Our company is in the business of managing data and simplifying complex business processes for this large and expanding network of service providers, who, in turn, provide e-business products and services to their customers -- an estimated 40-million end-users worldwide. These end-users, primarily small and medium-sized enterprises (SMEs) and individuals, represent one of the fastest growing segments of the Internet economy.

For Tucows, its Kiko purchase represents a build vs. buy decision:

WHY DID WE BUY KIKO

there is really one big reason why we bought Kiko. We needed the functionality, quite desperately, inside of our email platform and it was going to take us a long time to get it. Especially at the level of sophistication Kiko has.

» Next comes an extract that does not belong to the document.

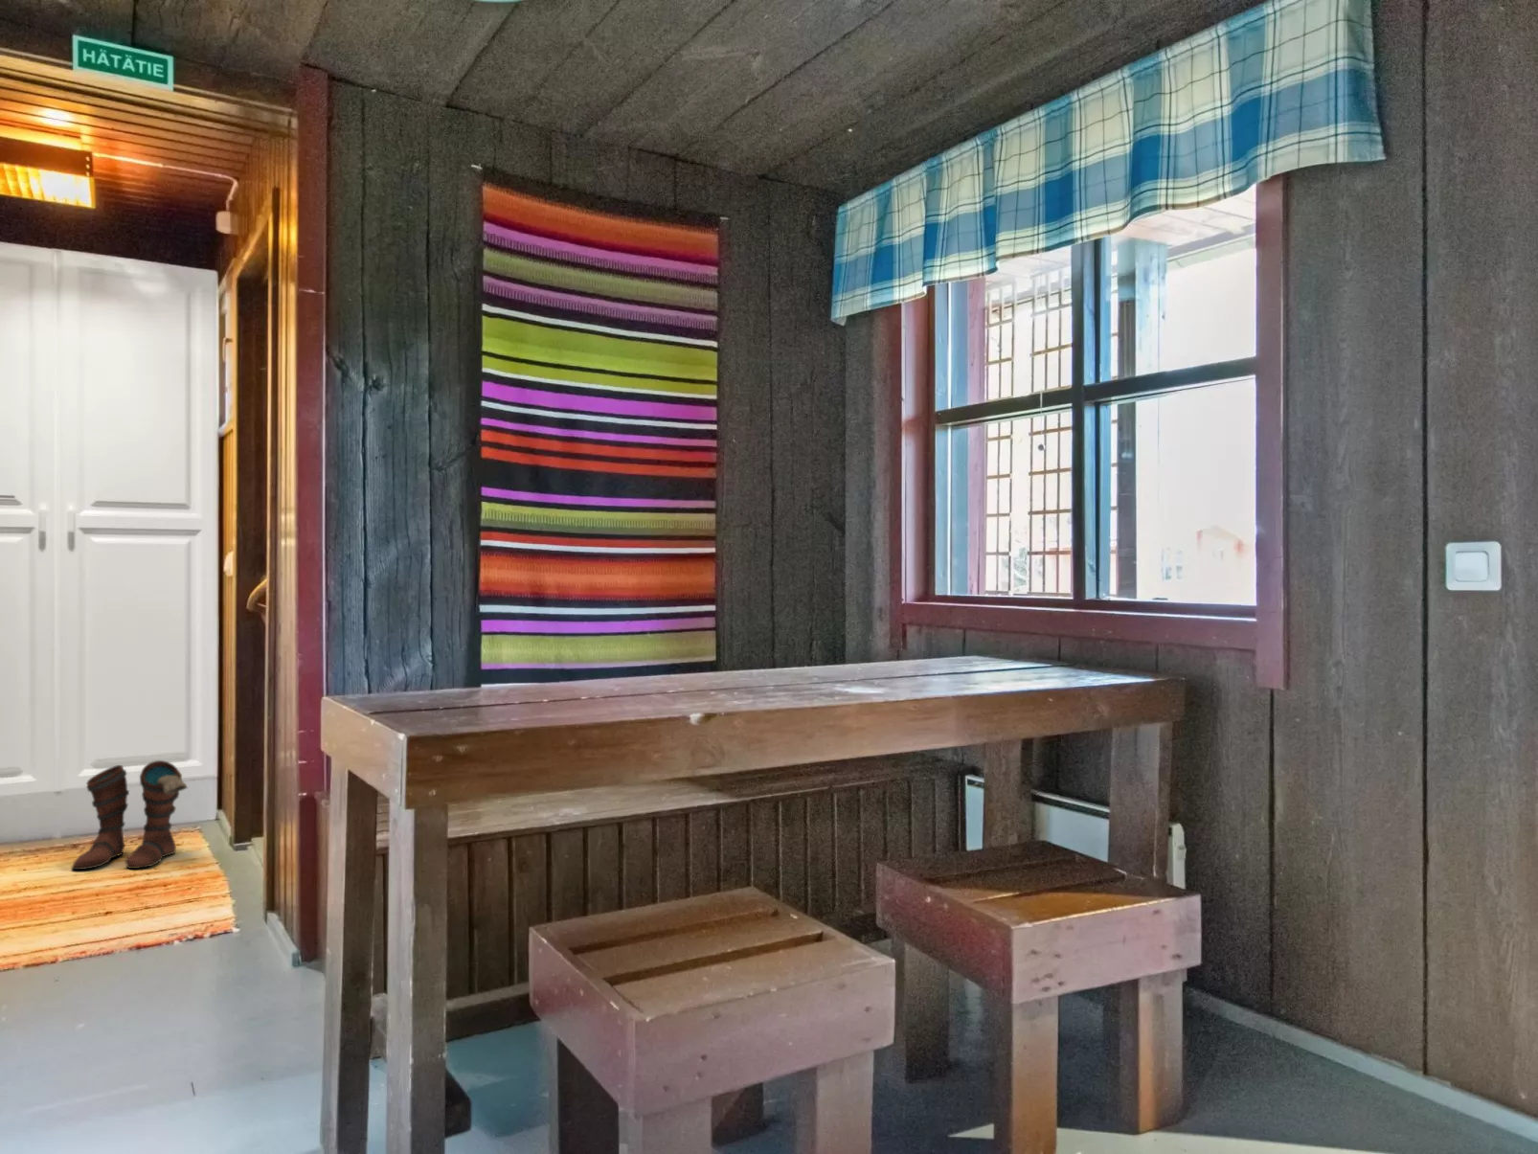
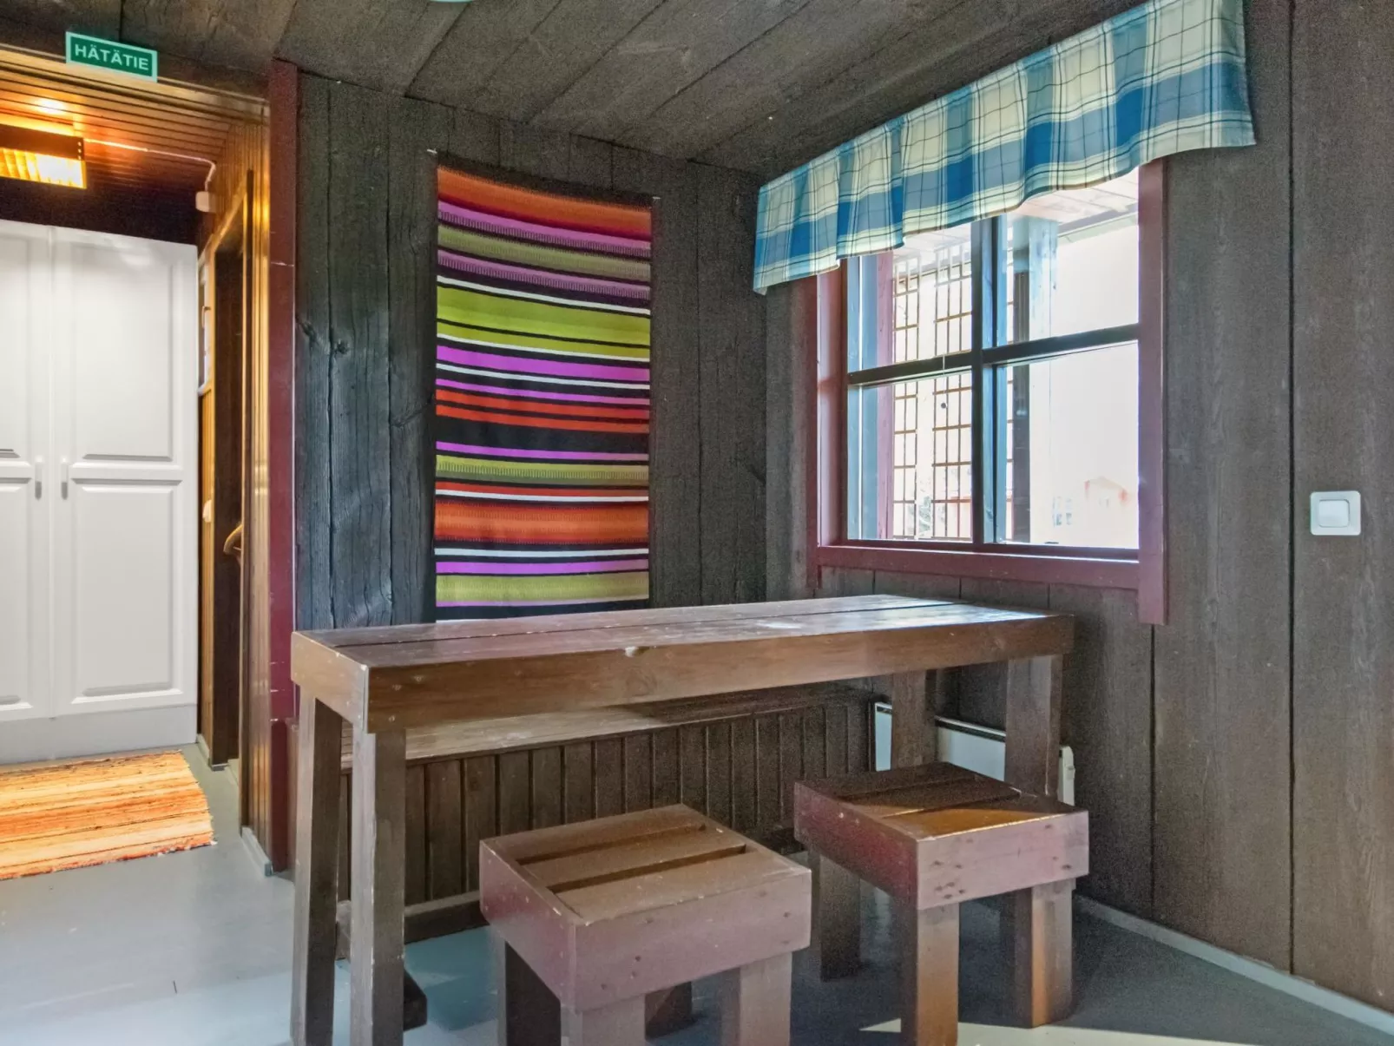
- boots [70,760,189,870]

Most webmail platforms have a calendar but very few of them are ever used. It is quite simply a crappy user experience. We as users have a problem with shared calendar inside of Tucows and because we are a mixed-desktop environment we are not able to go with the expensive-frustrating-functional Exchange Server solution. At times there have been real pushes for this internally but I have pushed back and insisted that anything we do with a shared calendar be open standards. There is not much...
So why didn't we build it? Well the short answer is we have so many things to do in general and so many exciting things to do with email in particular that it was just not going to be possible until at least Q2 of next year and even then the plan didn't really excite anyone around here. It looked sort of like the next-gen of our current offering. Had this not come up we would have probably stayed the course and looked to catch a break. When it did, we quickly went through a simple calculus...

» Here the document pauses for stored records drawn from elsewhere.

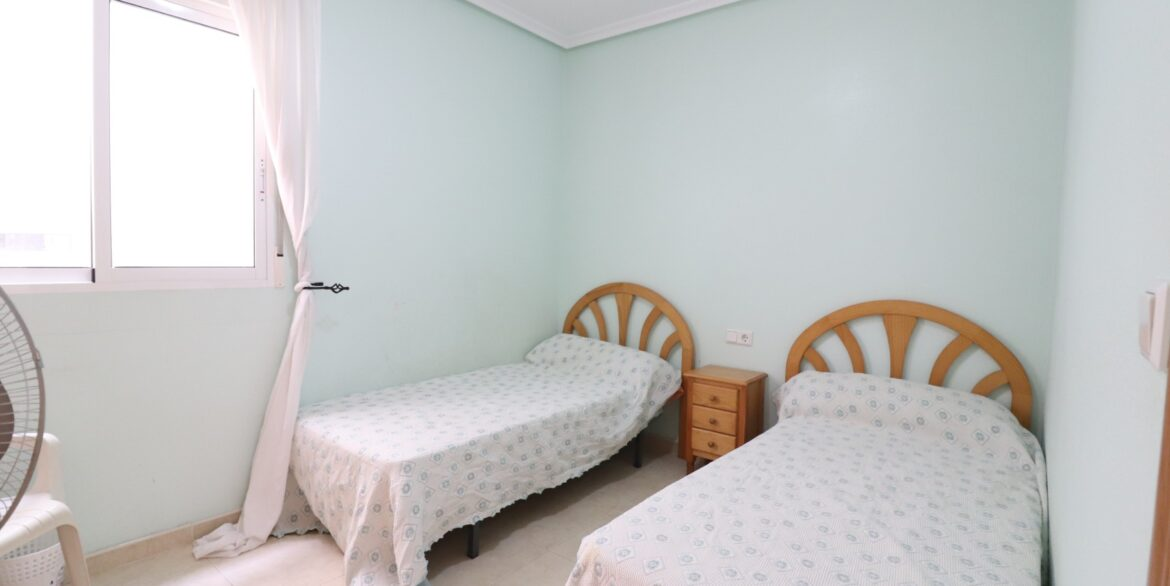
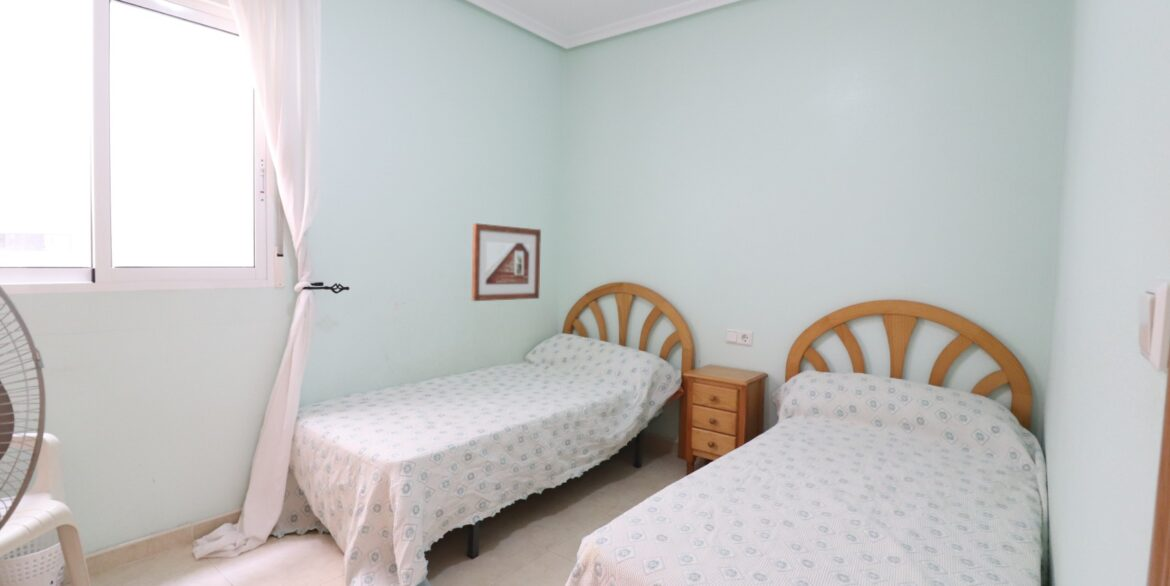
+ picture frame [471,222,542,302]
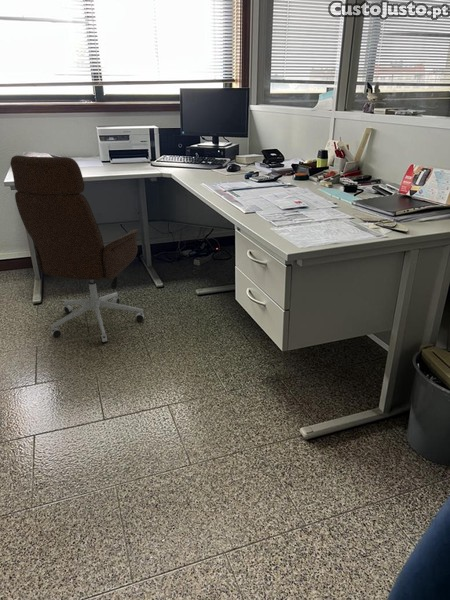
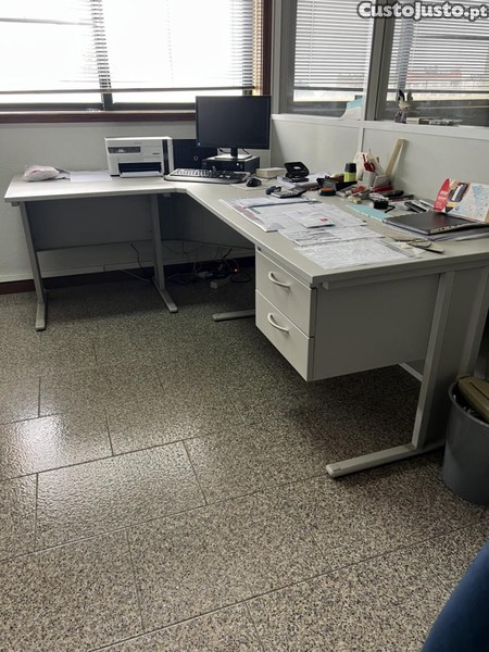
- office chair [10,155,145,344]
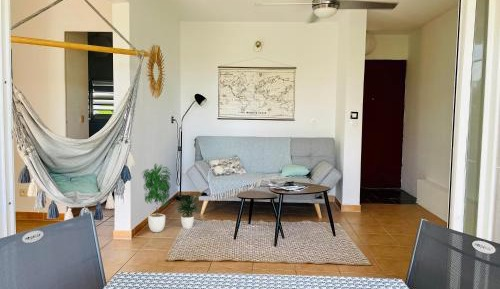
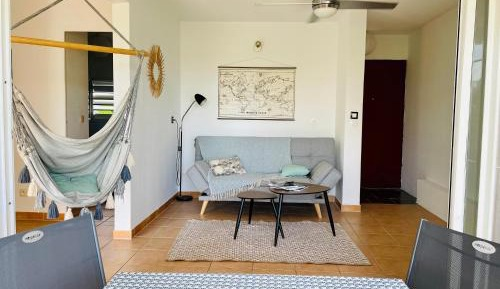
- potted plant [141,164,203,233]
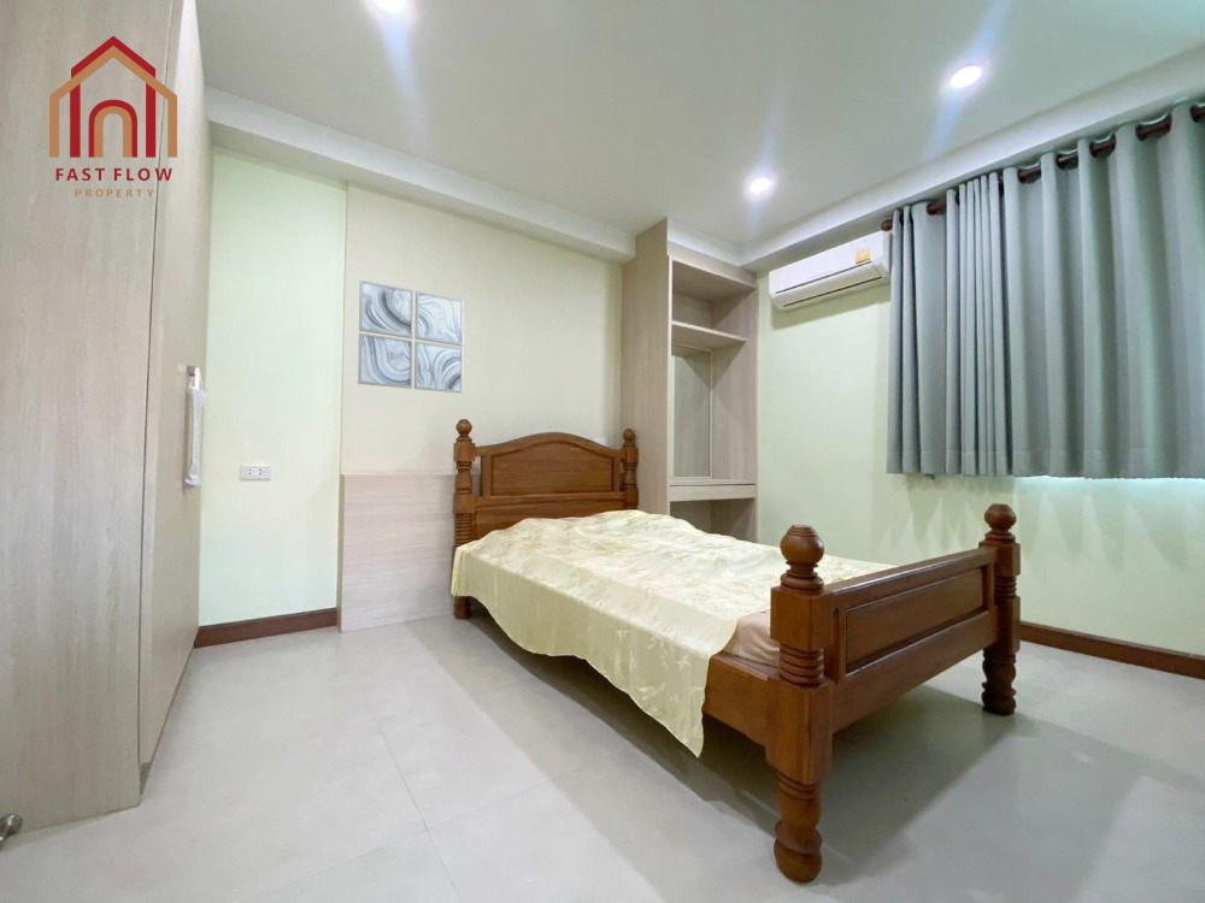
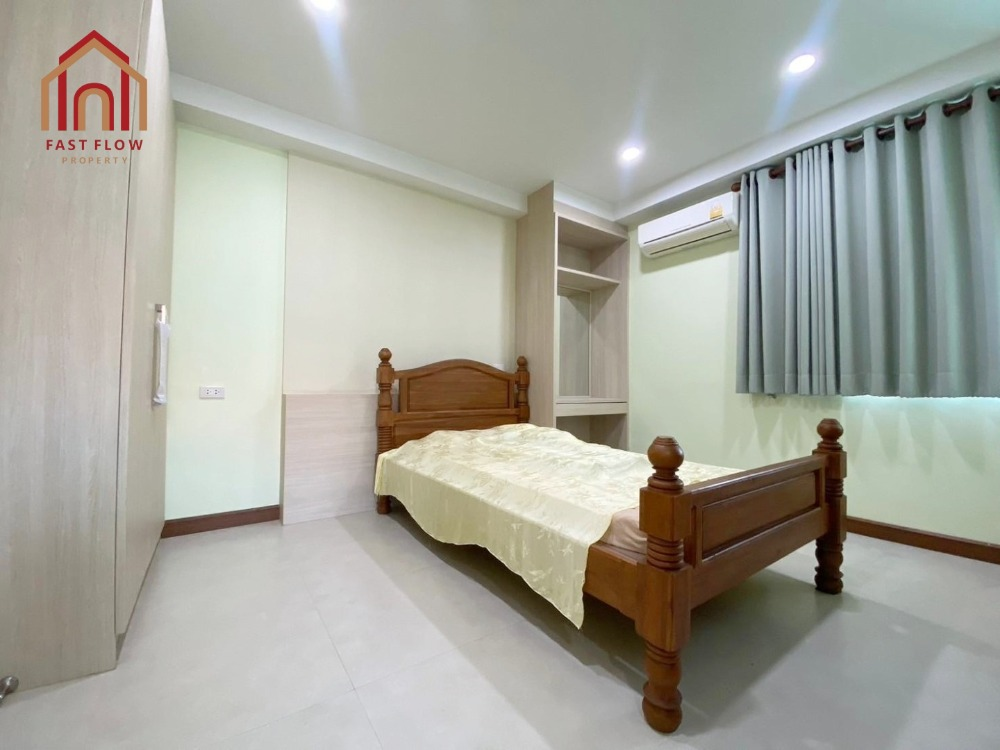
- wall art [357,278,465,395]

First and foremost this was about better/faster. We were able to get a key feature done well, and done now. In my view we were lucky with a number of the small things that made this happen. The people were not part of the deal which held down value for one group of buyers. The retail user base was real but not too large, which held down value for another group of potential buyers...

In a nutshell, this was the kind of deal where we were buying exactly what they were selling. That makes for good business and, by the way, is too infrequently the case with Internet services.